§ **Data to examine**

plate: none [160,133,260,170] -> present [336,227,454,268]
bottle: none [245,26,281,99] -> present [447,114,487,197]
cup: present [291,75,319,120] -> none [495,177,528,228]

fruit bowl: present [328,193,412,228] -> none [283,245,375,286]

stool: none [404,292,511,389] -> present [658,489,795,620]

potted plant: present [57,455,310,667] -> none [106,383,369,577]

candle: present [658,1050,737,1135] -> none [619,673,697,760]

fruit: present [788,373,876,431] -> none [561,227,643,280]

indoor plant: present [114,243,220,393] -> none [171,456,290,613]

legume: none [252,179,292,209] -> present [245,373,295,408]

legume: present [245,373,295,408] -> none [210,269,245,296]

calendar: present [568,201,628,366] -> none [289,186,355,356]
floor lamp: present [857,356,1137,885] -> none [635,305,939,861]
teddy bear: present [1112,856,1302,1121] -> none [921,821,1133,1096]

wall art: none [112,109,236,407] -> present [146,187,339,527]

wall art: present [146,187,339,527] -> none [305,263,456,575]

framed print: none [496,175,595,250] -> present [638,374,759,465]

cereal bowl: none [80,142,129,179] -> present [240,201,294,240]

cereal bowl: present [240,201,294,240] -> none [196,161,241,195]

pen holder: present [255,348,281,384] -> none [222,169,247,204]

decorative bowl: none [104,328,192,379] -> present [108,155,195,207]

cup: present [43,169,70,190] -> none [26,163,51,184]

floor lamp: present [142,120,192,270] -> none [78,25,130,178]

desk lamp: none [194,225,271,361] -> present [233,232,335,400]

§ **Your assignment**
From the line holding "indoor plant: present" to the line holding "calendar: present [568,201,628,366]", inclusive, restate each line above exactly as written.

§ **Task answer**
indoor plant: present [114,243,220,393] -> none [171,456,290,613]

legume: none [252,179,292,209] -> present [245,373,295,408]

legume: present [245,373,295,408] -> none [210,269,245,296]

calendar: present [568,201,628,366] -> none [289,186,355,356]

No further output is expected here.